● DIRECTIONS
A. From the page on monitoring NTP with MRTG, write out the passage that starts at the words "Using MRTG on" and ends after the words "and Monitoring tools)".
B. According to the page on monitoring NTP with MRTG, which Windows component has to be added on Windows-7, and where is it found?
C. Carry on the page about monitoring NTP with MRTG, starting right after its last sentence.

[Opening EXTRACT TO READ section]

Monitoring with MRTG
Home Page Up Using NTP Setup on Windows Windows LAN tips Performance Events Cable modem notes Monitoring with MRTG GPS18 + FreeBSD GPS18 + Windows NTP 4.2.4 vs. 4.2.5 Vista & Windows-7 Timestamp issues After reboot

 

Using MRTG to monitor NTP

I suggest first installing MRTG and become familiar with how to install and configure it on your own system.  You can then add to the MRTG configuration to include timekeeping monitoring and a whole lot more.  The following commands would typically live in your C:\mrtg\bin\ directory.  I have also used MRTG for computer performance measurement, and for a satellite data service signal level and error rate monitoring.
 

Using MRTG on Windows Vista and Windows-7

There are a couple of steps which are needed on Windows-7 (and Windows Vista) which may not be needed on earlier versions of Windows.  This is because software which may not be needed by many users is not installed by default on Windows-7.  You need to:

  • Add the Windows SNMP component (in the Management and Monitoring tools)
  • Add access to the SNMP data for the "public" community
  • Allow read-only access to the SNMP data from any host

These steps are described here.
 

Using fixed scaling and bipolar display

Version for Internet-synced sources, displays +/- 100ms

You need a command-line program to extract the output from an NTP query command.  As MRTG requires Perl, I wrote this program in Perl as well:

File: GetNTP.pl
$ntp_str = `ntpq -c rv $ARGV[0]`;
$val = (split(/\,/,$ntp_str))[20];
$val =~ s/offset=//i;
$val = int ($val + 100);
if ($val < 0) {
  $val = 0;
}
print "0\n";
print "$val\n";
print "0\n";
print "0\n";

To test whether this is working, get a command prompt, CD to C:\mrtg\bin\, and enter the command:

perl  GetNTP.pl  pc-name

pc-name can be this PC, or another one on your network.  You would expect to get back a four-line response:

0
109
0
0

IPv6 note

If you are running version 4.2.4 or earlier of ntp, and you have Windows Vista, Windows-7 or later installed, it's possible that you have both IPv4 and IPv6 working on your network.  The IPv6 is started automatically on these later operating systems.  I found that under these circumstances, using the ntpq <local-pc-name> didn't work, possibly because the ntpd wasn't binding to both the IPv4 and IPv6 addresses (this is still under investigation).  To get this to work properly, I found that you could either:

  • use the IPv4 numeric address in the mrtg.cfg Target line
  • add an entry to \etc\hosts for the PC such as:  192.168.0.5  pc-name
      

Adding a "zero" line in the middle of the graph

By making the MaxBytes and MaxBytes2 values different, you can get MaxBytes plotted as a red dotted line on the graph, nicely indicating the nominal value if you make MaxBytes half MaxBytes2.  So for a 100ms offset from zero for example, you could change the lines as shown below.

[Closing EXTRACT TO READ section]
[Opening INFORMATION section]

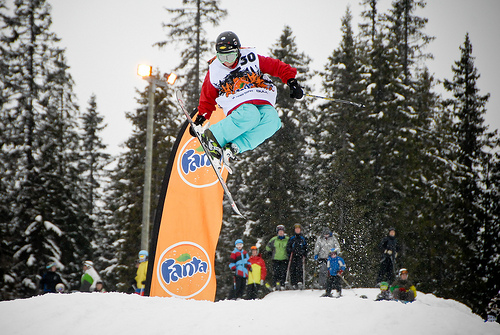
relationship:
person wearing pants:
[189, 33, 304, 164] [208, 104, 283, 154]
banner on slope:
[149, 101, 232, 301] [1, 287, 500, 334]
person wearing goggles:
[189, 33, 304, 164] [216, 49, 241, 63]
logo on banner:
[157, 241, 212, 299] [149, 101, 232, 301]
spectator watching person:
[324, 250, 348, 298] [189, 33, 304, 164]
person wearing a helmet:
[189, 33, 304, 164] [213, 31, 241, 51]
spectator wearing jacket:
[324, 250, 348, 298] [324, 255, 348, 277]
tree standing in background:
[9, 1, 62, 181] [0, 0, 484, 312]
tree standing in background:
[8, 115, 99, 300] [0, 0, 484, 312]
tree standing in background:
[74, 90, 112, 229] [0, 0, 484, 312]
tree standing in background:
[318, 8, 368, 155] [0, 0, 484, 312]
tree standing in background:
[257, 27, 317, 254] [0, 0, 484, 312]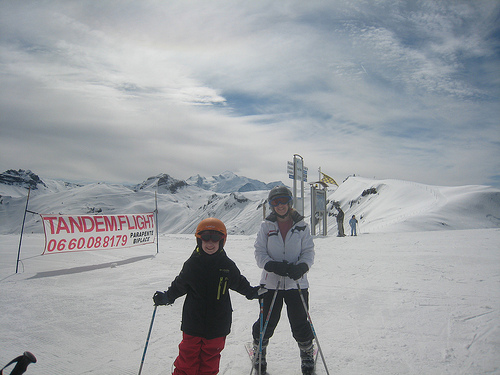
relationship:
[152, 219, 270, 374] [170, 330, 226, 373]
kid wearing pants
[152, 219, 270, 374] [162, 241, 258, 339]
kid wearing coat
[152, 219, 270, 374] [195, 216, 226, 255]
kid wearing helmet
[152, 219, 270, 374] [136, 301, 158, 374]
kid holding ski pole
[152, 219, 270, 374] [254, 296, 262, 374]
kid holding ski pole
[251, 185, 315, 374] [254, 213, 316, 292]
man wearing coat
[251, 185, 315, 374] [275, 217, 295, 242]
man wearing shirt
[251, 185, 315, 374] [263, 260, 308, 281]
man wearing gloves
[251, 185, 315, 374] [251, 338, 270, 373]
man wearing ski boot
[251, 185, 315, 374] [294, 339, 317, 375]
man wearing ski boot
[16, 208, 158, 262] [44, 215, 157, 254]
banner has writing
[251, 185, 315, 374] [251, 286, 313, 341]
man wearing pants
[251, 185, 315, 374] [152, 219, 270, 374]
man behind kid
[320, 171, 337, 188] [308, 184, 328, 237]
flag above sign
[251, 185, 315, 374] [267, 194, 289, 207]
man wearing goggles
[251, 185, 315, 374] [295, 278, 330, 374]
man holding ski pole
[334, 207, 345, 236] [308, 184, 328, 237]
person next to sign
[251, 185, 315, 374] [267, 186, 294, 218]
man wearing helmet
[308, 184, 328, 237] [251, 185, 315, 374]
sign behind man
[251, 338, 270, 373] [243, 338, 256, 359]
ski boot on ski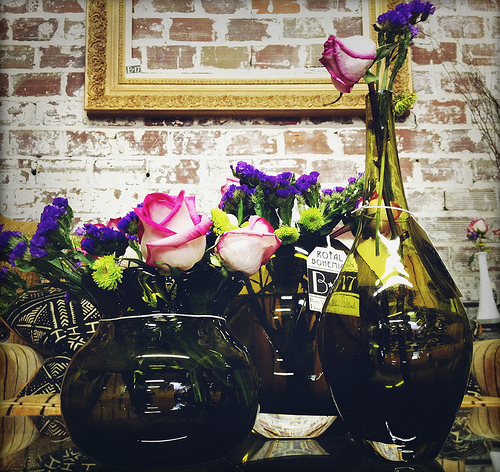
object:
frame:
[81, 0, 410, 117]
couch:
[462, 339, 500, 397]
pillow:
[0, 288, 103, 399]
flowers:
[318, 0, 435, 92]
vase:
[57, 311, 256, 470]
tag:
[306, 245, 359, 319]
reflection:
[135, 352, 191, 361]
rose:
[132, 189, 213, 271]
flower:
[231, 160, 265, 184]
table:
[0, 404, 497, 472]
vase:
[315, 91, 474, 467]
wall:
[2, 0, 498, 304]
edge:
[83, 1, 88, 110]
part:
[376, 210, 381, 218]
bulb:
[252, 412, 338, 440]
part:
[97, 262, 106, 276]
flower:
[90, 254, 124, 291]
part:
[398, 43, 406, 58]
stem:
[374, 45, 391, 260]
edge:
[117, 265, 123, 285]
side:
[315, 281, 334, 403]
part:
[0, 0, 32, 17]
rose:
[318, 34, 377, 93]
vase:
[475, 251, 500, 321]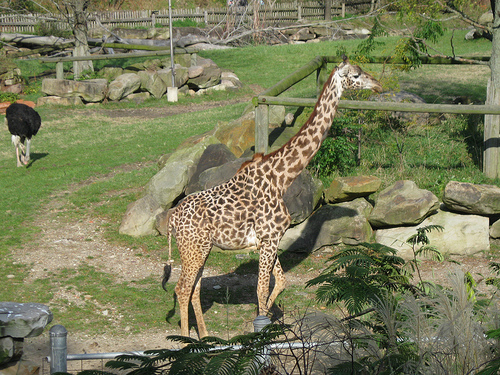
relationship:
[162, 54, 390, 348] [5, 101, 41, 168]
giraffe near animals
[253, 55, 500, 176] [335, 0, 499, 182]
railing around tree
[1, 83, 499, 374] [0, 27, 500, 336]
dirt path on grass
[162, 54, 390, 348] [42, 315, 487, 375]
giraffe near fence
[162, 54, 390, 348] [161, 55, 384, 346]
giraffe has markings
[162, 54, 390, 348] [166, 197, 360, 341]
giraffe has a shadow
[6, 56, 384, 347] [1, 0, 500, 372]
animals in enclosure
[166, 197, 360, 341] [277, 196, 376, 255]
shadow on rock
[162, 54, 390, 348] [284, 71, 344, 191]
giraffe has a long neck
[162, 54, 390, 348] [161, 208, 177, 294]
giraffe has a tail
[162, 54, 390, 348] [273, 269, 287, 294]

[Closing INFORMATION section]

● ANSWERS FOR THE TASKS
A.
Using MRTG on Windows Vista and Windows-7

There are a couple of steps which are needed on Windows-7 (and Windows Vista) which may not be needed on earlier versions of Windows.  This is because software which may not be needed by many users is not installed by default on Windows-7.  You need to:

  • Add the Windows SNMP component (in the Management and Monitoring tools)

B. The Windows SNMP component, found in the Management and Monitoring tools.

C.
  

Extract from mrtg.cfg
Target[odin_ntp]: `perl GetNTP.pl odin`
MaxBytes[odin_ntp]: 100
MaxBytes2[odin_ntp]: 200
Unscaled[odin_ntp]: dwmy
Timezone[odin_ntp]: GMT
Title[odin_ntp]: NTP statistics for Odin - offset from NTP
Options[odin_ntp]: integer, gauge, nopercent, growright
YLegend[odin_ntp]: offset+100 ms
ShortLegend[odin_ntp]: ms
LegendI[odin_ntp]: 
LegendO[odin_ntp]: offset:&nbsp;
Legend1[odin_ntp]: n/a
Legend2[odin_ntp]: time offset in ms, with 100ms offset added to ensure it's positive!
PageTop[odin_ntp]: <H1>NTP -- PC Odin</H1>

Here is a sample of the output, click on the graph for more examples:

 

 

Version for ref-clock-synced sources, displays +/- 3ms

One oddity here is that when specifying 6000 (µs) as the maximum value for the graph, MRTG seemed to set a value slightly greater than the 6ms I wanted, so I had to set the maximum to 5990.  This had the unfortunate effect that when the offset exceeded 6000, the last value less than 6000 was plotted, rather than the 6000 limit.  Hence I changed the Perl script to limit the positive value it returned to 5985 in an attempt to ensure that values over the limit are displayed as such.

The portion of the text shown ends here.